▶ Directions
What lines of the listing include the string "CROSS"? Show them all.

▶ Entries supplied
◇ ◇ ◇

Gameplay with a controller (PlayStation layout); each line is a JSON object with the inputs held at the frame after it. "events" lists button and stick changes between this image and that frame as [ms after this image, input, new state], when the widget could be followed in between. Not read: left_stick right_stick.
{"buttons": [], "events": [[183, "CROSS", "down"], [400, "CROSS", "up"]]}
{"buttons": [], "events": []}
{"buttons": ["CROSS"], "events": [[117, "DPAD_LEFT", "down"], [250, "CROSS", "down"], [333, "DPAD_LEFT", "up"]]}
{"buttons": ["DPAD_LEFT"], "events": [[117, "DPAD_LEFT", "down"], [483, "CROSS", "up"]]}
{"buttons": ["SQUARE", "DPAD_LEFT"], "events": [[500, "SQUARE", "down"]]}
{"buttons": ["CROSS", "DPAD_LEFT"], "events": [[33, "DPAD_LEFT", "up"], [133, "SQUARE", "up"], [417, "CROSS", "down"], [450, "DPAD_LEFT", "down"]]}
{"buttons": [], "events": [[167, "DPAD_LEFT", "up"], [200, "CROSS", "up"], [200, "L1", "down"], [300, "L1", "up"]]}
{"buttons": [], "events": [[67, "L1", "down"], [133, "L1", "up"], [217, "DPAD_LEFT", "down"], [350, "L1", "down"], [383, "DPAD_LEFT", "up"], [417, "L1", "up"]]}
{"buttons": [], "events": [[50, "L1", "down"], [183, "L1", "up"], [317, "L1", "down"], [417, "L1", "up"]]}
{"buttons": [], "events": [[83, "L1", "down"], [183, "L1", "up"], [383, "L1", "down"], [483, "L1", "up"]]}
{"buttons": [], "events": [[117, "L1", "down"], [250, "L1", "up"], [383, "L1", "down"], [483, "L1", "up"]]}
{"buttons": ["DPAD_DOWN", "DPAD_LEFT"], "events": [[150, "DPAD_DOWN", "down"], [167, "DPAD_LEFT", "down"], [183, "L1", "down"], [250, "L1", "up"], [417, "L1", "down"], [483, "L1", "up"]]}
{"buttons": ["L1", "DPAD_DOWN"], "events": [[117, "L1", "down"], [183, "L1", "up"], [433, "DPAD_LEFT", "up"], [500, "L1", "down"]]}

◇ ◇ ◇

▶ Solution to this task
{"buttons": [], "events": [[183, "CROSS", "down"], [400, "CROSS", "up"]]}
{"buttons": ["CROSS"], "events": [[117, "DPAD_LEFT", "down"], [250, "CROSS", "down"], [333, "DPAD_LEFT", "up"]]}
{"buttons": ["DPAD_LEFT"], "events": [[117, "DPAD_LEFT", "down"], [483, "CROSS", "up"]]}
{"buttons": ["CROSS", "DPAD_LEFT"], "events": [[33, "DPAD_LEFT", "up"], [133, "SQUARE", "up"], [417, "CROSS", "down"], [450, "DPAD_LEFT", "down"]]}
{"buttons": [], "events": [[167, "DPAD_LEFT", "up"], [200, "CROSS", "up"], [200, "L1", "down"], [300, "L1", "up"]]}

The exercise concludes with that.